Le traitement chirurgical reste le seul curatif pour l’hyperparathyroïdie primaire et certaines formes sévères d’hyperparathyroïdie secondaire ou tertiaire. La parathyroïdectomie ciblée (vidéo-assistée ou mini-invasive) est réalisée sous anesthésie générale, avec identification intraopératoire des glandes parathyroïdes par coloration au vert d’indocyanine (ICG) et dosage rapide de la PTH (« quick PTH »), permettant une confirmation immédiate de la résection complète (baisse > 50 % à 10 minutes post-résection). Le taux de succès dépasse 95 % dans les centres expérimentés, avec une morbidité peropératoire inférieure à 2 %. Les complications rares incluent la lésion du nerf récurrent (0,3–1 %), l’hypocalcémie transitoire (15–20 %) ou persistante (< 1 %), et les hématomes cervicaux. En Chine, les avantages thérapeutiques sont remarquables : accès à des technologies de pointe (chirurgie robotique transaxillaire, imagerie 4D-CT couplée au sestamibi), une expertise accrue dans la gestion des cas complexes (hyperplasies atypiques, localisations ectopiques rétro-œsophagiennes ou médiastinales), et des protocoles standardisés validés par la Chinese Society of Endocrinology. De plus, les coûts sont significativement inférieurs à ceux des pays occidentaux, sans compromis sur la qualité, et les délais d’attente sont courts grâce à des flux organisationnels optimisés. Plusieurs centres universitaires (Pékin, Shanghai, Guangzhou) participent à des essais multicentriques internationaux, renforçant la pertinence des recommandations locales.

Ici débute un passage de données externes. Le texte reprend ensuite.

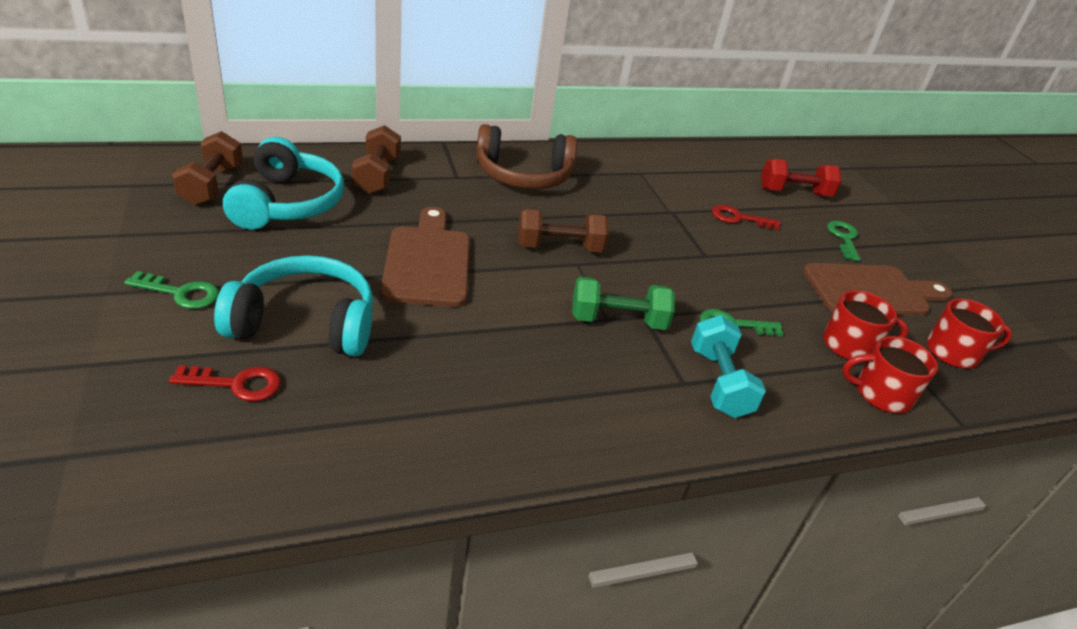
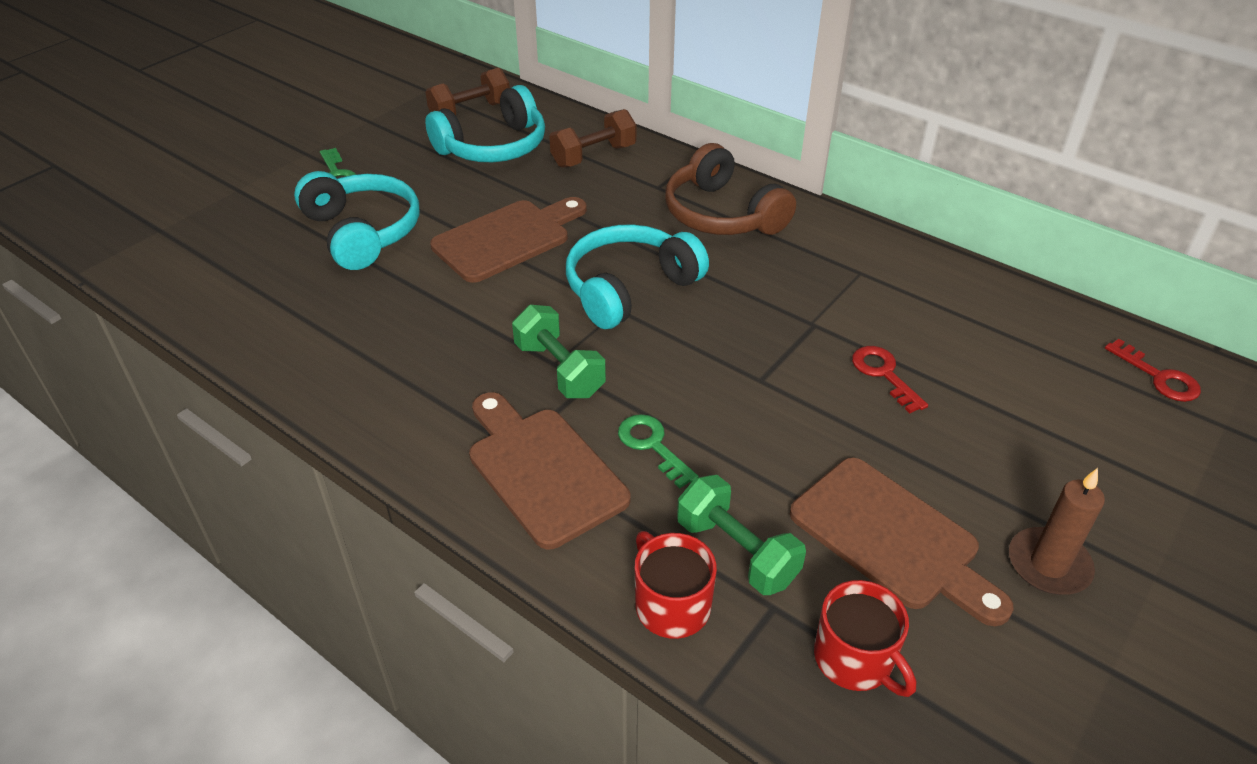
camera: 60 degrees right, 5 degrees up
red key [169,365,281,402] -> red key moved to [1105,339,1201,402]
brown dumbbell [518,209,609,253] -> turquoise headphones [566,224,709,329]
turquoise dumbbell [691,315,766,418] -> brown cutting board [469,392,631,549]
red dumbbell [761,159,841,197] -> none
red mug [823,290,909,360] -> green dumbbell [677,475,806,595]
green key [827,221,861,261] -> none
none -> brown candle [1009,468,1105,595]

Après traitement, les conseils de rééducation sont essentiels. En post-opératoire immédiat, une surveillance calcémique quotidienne pendant 72 heures est requise pour détecter une hypocalcémie ; une supplémentation orale en calcium (1–2 g/jour de calcium élémentaire) et en vitamine D (cholecalciférol 1000–2000 UI/jour) est systématiquement instaurée. Les patients doivent être informés des signes d’hypocalcémie (fourmillements péri-oraux et aux extrémités, spasmes carpopédaux, troubles du rythme cardiaque) et orientés vers une consultation urgente en cas de crise. À moyen terme, une réévaluation à 3 mois inclut PTH, calcémie, phosphorémie, créatinine et densitométrie osseuse. Une activité physique progressive (marche, natation, renforcement musculaire) est encouragée pour restaurer la masse osseuse, tandis qu’un régime équilibré, pauvre en sel et en protéines animales excessives, limite la calciurie. Le tabac et l’alcool doivent être évités. Enfin, un suivi à vie est recommandé : bilan annuel comprenant échographie cervicale, PTH et calcémie, surtout chez les patients ayant présenté une hyperplasie ou une récidive. Une collaboration étroite entre endocrinologue, chirurgien cervical et néphrologue (en cas de comorbidité rénale) garantit une prise en charge intégrée et durable, maximisant la préservation de la fonction rénale, osseuse et cardiovasculaire.